- SOURCE EXCERPT
-- -- --
A layered bake of aubergines, tomatoes and cheese is something of an Italian classic. My version has more than it’s fair share of cheese - I have used Cheddar as well as  the more usual mozzarella and Parmesan. The texture and richness make for a glorious vegetarian bake that will keep you warm from the inside out.

There was a time when bringing this dish together seemed somewhat onerous. So many processes…slicing and salting the aubergines, rinsing and drying them before pan-frying in batches in copious amounts of olive oil, making the tomato sauce, grating the cheese - all of which was required before assembling the final dish. It seemed like an awful lot of ‘faff’.

Anyway, necessity being the mother of invention I was forced to streamline the prep to something more manageable. In fact, because everything can be prepared in advance, this delicious bake is ideal for entertaining. 

We think if there was ever a meal that’s able to build a bridge between committed carnivores and ardent vegetarians, this gorgeous bubbling aubergine bake is definitely it.

Mellanzane Parmigiana (V) (Serves 4)

Ingredients

4 medium aubergines

80ml (3fl oz) olive oil

1 large onion, peeled and finely chopped

2 x 400g (2 x14oz) good quality tinned whole plum tomatoes (I favour Mr Organic)

200g (7oz) strong Cheddar cheese, coarsely grated (I used Davidstow's vintage Cheddar cheese from Waitrose)
-- -- --
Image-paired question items
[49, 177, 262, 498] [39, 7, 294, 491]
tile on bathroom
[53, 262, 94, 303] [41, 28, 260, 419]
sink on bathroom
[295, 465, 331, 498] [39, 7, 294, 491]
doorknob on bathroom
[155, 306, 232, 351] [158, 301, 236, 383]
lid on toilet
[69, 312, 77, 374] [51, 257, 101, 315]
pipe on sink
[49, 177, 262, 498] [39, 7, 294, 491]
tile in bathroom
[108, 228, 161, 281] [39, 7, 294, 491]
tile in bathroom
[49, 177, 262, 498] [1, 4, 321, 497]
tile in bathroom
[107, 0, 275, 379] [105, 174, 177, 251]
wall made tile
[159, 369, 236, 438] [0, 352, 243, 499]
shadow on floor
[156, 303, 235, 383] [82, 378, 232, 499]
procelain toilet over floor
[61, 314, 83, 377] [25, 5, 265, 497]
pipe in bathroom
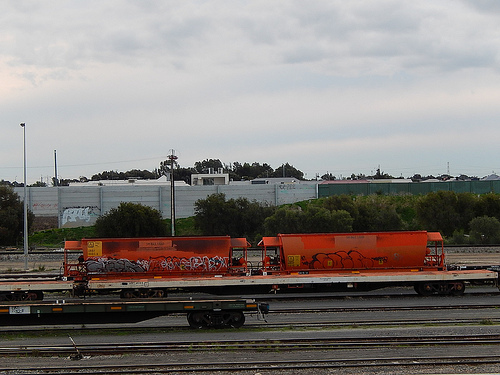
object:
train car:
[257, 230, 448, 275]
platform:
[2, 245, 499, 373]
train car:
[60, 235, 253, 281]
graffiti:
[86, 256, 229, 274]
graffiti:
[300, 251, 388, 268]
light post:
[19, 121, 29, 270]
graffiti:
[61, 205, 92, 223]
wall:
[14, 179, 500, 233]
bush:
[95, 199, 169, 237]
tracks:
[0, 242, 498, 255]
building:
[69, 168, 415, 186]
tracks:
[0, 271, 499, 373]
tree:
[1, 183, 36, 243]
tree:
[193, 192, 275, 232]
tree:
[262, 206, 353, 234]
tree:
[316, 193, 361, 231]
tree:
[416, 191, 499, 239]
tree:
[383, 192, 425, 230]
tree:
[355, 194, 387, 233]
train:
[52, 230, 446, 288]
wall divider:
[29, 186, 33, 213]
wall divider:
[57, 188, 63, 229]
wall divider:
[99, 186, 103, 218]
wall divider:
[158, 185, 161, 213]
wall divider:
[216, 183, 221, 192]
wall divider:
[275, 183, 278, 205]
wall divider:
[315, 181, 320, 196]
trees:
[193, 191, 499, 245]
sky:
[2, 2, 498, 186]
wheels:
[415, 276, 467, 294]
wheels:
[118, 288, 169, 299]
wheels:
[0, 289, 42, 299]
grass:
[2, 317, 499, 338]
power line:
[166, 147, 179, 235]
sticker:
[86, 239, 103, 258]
-- -- --
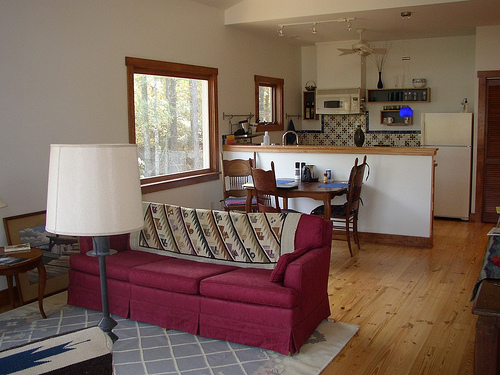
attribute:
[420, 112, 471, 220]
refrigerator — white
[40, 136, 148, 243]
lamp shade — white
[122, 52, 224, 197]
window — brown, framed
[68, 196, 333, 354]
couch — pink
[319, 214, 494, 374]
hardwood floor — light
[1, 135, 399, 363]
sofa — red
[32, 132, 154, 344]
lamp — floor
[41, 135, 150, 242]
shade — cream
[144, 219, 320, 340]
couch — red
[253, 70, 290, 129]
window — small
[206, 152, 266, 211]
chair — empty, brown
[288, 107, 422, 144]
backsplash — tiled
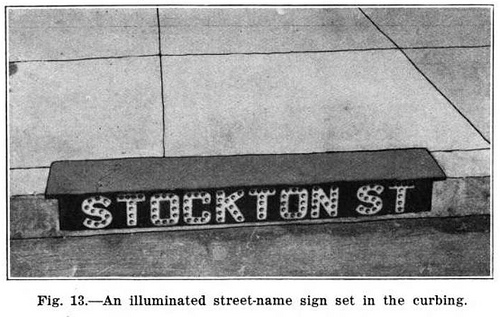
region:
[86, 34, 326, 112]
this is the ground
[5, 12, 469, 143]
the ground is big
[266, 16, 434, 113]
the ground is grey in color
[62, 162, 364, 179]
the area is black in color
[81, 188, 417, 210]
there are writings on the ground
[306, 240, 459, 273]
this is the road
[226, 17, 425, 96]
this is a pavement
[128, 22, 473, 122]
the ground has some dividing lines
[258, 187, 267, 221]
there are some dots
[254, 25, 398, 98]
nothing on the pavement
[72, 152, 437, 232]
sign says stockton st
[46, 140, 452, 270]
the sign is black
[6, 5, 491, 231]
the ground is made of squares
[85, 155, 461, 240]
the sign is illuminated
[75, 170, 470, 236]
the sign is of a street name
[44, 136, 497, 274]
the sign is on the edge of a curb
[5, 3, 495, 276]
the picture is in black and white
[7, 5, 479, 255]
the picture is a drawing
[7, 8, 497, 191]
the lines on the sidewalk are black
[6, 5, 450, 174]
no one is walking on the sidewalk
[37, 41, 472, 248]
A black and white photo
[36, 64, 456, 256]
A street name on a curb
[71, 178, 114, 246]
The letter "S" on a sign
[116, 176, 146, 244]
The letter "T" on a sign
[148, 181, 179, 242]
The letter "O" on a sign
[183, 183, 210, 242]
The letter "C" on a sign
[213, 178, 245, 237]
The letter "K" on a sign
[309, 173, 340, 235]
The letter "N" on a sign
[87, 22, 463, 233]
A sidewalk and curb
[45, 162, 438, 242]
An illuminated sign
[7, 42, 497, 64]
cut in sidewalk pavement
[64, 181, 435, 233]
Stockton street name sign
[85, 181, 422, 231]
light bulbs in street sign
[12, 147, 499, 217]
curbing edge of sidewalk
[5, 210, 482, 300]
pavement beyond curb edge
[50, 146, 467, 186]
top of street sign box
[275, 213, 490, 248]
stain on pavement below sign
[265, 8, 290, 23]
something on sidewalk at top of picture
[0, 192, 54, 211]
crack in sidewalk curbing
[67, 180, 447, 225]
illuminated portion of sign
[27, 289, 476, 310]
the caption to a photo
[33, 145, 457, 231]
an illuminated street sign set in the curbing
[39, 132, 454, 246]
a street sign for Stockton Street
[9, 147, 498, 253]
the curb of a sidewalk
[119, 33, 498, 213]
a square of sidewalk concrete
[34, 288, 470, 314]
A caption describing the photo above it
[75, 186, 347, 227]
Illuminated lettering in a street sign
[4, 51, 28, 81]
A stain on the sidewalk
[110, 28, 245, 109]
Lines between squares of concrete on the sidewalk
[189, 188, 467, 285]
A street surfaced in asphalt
-- -- --
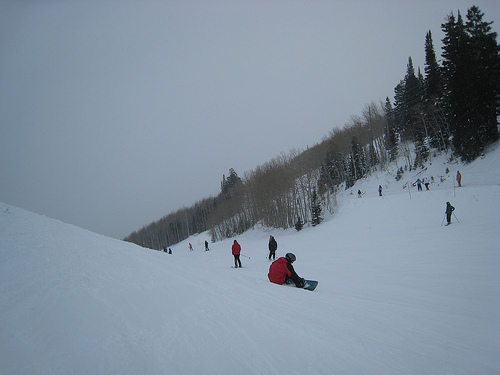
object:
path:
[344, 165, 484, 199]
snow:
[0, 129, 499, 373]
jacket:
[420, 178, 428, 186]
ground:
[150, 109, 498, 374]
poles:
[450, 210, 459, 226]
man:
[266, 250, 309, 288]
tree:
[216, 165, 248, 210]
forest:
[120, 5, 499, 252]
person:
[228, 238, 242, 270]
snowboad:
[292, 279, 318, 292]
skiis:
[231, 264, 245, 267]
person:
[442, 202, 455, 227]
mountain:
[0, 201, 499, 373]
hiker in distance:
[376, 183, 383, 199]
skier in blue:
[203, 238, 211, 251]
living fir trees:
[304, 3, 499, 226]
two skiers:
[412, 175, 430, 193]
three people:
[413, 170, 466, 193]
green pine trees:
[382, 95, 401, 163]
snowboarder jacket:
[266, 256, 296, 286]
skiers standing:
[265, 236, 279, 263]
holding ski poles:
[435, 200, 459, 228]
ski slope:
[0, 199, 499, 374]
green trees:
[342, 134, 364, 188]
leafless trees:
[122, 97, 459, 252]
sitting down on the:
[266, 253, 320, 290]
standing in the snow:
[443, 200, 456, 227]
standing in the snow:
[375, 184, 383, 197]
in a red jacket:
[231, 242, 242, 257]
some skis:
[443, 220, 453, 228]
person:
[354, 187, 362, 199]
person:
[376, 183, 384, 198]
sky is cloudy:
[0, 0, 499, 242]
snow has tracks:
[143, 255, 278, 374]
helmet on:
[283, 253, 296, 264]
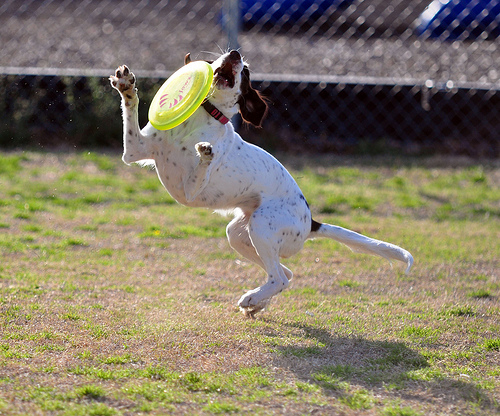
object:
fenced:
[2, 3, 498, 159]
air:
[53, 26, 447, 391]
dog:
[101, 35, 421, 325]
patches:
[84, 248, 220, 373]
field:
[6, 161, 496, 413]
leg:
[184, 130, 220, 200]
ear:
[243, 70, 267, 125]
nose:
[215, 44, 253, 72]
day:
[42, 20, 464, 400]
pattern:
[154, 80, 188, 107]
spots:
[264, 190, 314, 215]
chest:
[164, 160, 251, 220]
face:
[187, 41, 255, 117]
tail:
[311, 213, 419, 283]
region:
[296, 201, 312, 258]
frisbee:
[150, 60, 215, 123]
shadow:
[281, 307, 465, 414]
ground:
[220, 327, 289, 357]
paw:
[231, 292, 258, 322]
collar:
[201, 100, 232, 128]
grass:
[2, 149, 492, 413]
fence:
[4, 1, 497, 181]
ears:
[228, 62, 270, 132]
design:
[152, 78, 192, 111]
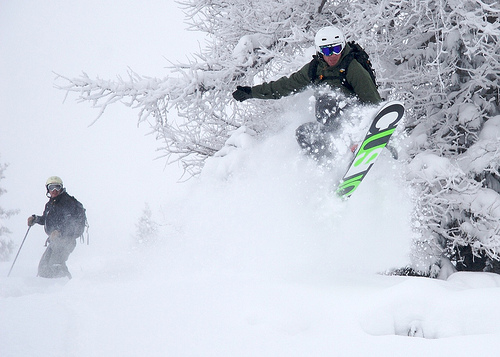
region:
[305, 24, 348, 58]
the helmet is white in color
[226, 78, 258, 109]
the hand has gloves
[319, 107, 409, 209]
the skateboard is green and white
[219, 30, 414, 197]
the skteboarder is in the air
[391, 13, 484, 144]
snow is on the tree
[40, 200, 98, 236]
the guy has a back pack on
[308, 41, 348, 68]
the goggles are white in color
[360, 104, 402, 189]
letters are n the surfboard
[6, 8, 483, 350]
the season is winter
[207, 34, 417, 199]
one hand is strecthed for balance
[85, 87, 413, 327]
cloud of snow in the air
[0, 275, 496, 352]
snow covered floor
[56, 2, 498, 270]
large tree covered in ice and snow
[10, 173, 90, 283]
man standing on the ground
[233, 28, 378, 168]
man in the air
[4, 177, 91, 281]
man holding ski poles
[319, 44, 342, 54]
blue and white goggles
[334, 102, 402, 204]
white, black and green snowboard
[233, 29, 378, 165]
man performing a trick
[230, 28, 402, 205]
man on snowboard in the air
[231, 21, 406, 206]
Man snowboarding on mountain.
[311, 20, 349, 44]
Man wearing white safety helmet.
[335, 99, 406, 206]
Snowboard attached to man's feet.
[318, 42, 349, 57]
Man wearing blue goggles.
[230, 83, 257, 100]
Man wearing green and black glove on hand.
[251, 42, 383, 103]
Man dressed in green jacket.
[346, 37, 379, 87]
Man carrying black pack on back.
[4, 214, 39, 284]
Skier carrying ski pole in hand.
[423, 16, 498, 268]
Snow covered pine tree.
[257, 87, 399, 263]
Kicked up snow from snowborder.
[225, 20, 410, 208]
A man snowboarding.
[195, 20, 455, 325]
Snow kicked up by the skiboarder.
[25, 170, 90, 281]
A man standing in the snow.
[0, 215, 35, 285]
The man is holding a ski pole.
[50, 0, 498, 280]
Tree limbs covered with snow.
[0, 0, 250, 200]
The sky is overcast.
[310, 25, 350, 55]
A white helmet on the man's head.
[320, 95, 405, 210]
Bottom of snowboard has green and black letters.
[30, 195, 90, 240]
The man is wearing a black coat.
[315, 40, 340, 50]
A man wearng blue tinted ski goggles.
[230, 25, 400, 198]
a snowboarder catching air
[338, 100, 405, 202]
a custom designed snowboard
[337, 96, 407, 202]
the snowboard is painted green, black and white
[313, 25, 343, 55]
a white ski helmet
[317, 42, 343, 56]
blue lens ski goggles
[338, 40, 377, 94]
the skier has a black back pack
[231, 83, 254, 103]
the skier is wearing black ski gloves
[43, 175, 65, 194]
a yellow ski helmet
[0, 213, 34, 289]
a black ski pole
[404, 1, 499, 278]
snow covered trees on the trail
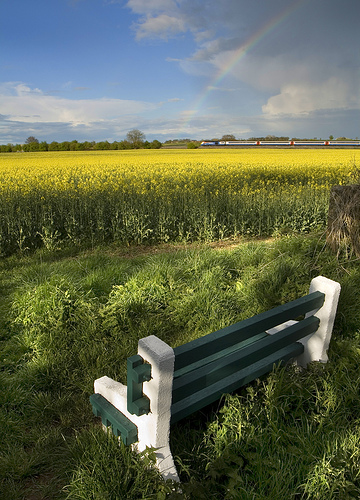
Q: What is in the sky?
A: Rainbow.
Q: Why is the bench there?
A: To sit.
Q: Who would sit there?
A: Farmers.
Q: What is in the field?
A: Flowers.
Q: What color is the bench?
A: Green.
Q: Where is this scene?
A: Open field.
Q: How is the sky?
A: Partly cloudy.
-- -- --
- PROBLEMS TO WORK ON
(a) According to the aubergine bake text, which cheeses are used in this version of the dish?
(b) Set down the part of the aubergine bake text between "There was a" and "is definitely it.", inclusive.

- SOLUTION SET
(a) Cheddar, mozzarella and Parmesan.

(b)
There was a time when bringing this dish together seemed somewhat onerous. So many processes…slicing and salting the aubergines, rinsing and drying them before pan-frying in batches in copious amounts of olive oil, making the tomato sauce, grating the cheese - all of which was required before assembling the final dish. It seemed like an awful lot of ‘faff’.

Anyway, necessity being the mother of invention I was forced to streamline the prep to something more manageable. In fact, because everything can be prepared in advance, this delicious bake is ideal for entertaining. 

We think if there was ever a meal that’s able to build a bridge between committed carnivores and ardent vegetarians, this gorgeous bubbling aubergine bake is definitely it.